◆ Source material:
=== Begin Enclosure ===
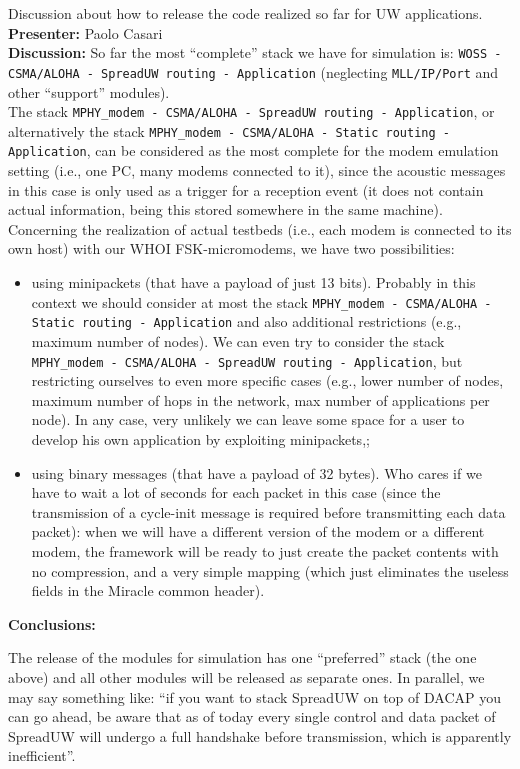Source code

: \documentclass[11pt,journal,draftclsnofoot,onecolumn,twoside,letterpaper]{IEEEtran}
\theoremstyle{definition} \newtheorem{definition}[]{Definition}
\theoremstyle{theorem} \newtheorem{theorem}[]{Theorem}
\begin{document}
 Discussion about how to release the code realized so far for UW applications.\\
{\bf Presenter:} Paolo Casari\\
{\bf Discussion:} So far the most ``complete'' stack we have for simulation is: {\tt WOSS - CSMA/ALOHA - SpreadUW routing - Application} (neglecting {\tt MLL/IP/Port} and other ``support'' modules).\\
The stack {\tt MPHY\_modem - CSMA/ALOHA - SpreadUW routing - Application}, or alternatively the stack {\tt MPHY\_modem - CSMA/ALOHA - Static routing - Application}, can be considered as the most complete for the modem emulation setting (i.e., one PC, many modems connected to it), since the acoustic messages in this case is only used as a trigger for a reception event (it does not contain actual information, being this stored somewhere in the same machine).\\
Concerning the realization of actual testbeds (i.e., each modem is connected to its own host) with our WHOI FSK-micromodems, we have two possibilities:
\begin{itemize}
 \item using minipackets (that have a payload of just 13 bits). Probably in this context we should consider at most the stack {\tt MPHY\_modem - CSMA/ALOHA - Static routing - Application} and also additional restrictions (e.g., maximum number of nodes). We can even try to consider the stack {\tt MPHY\_modem - CSMA/ALOHA - SpreadUW routing - Application}, but restricting ourselves to even more specific cases (e.g., lower number of nodes, maximum number of hops in the network, max number of applications per node). In any case, very unlikely we can leave some space for a user to develop his own application by exploiting minipackets,;
\item using binary messages (that have a payload of 32 bytes). Who cares if we have to wait a lot of seconds for each packet in this case (since the transmission of a cycle-init message is required before transmitting each data packet): when we will have a different version of the modem or a different modem, the framework will be ready to just create the packet contents with no compression, and a very simple mapping (which just eliminates the useless fields in the Miracle common header).
\end{itemize}

{\bf Conclusions:}

The release of the modules for simulation has one ``preferred'' stack (the one above) and all other modules will be released as separate ones. In parallel, we may say something like: ``if you want to stack SpreadUW on top of DACAP you can go ahead, be aware that as of today every single control and data packet of SpreadUW will undergo a full handshake before transmission, which is apparently inefficient''.
\end{document}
=== End Enclosure ===
◆ Exercise aim: From the data, list each line in which the string "just" appears.

◆ Your response:
 \item using minipackets (that have a payload of just 13 bits). Probably in this context we should consider at most the stack {\tt MPHY\_modem - CSMA/ALOHA - Static routing - Application} and also additional restrictions (e.g., maximum number of nodes). We can even try to consider the stack {\tt MPHY\_modem - CSMA/ALOHA - SpreadUW routing - Application}, but restricting ourselves to even more specific cases (e.g., lower number of nodes, maximum number of hops in the network, max number of applications per node). In any case, very unlikely we can leave some space for a user to develop his own application by exploiting minipackets,;
\item using binary messages (that have a payload of 32 bytes). Who cares if we have to wait a lot of seconds for each packet in this case (since the transmission of a cycle-init message is required before transmitting each data packet): when we will have a different version of the modem or a different modem, the framework will be ready to just create the packet contents with no compression, and a very simple mapping (which just eliminates the useless fields in the Miracle common header).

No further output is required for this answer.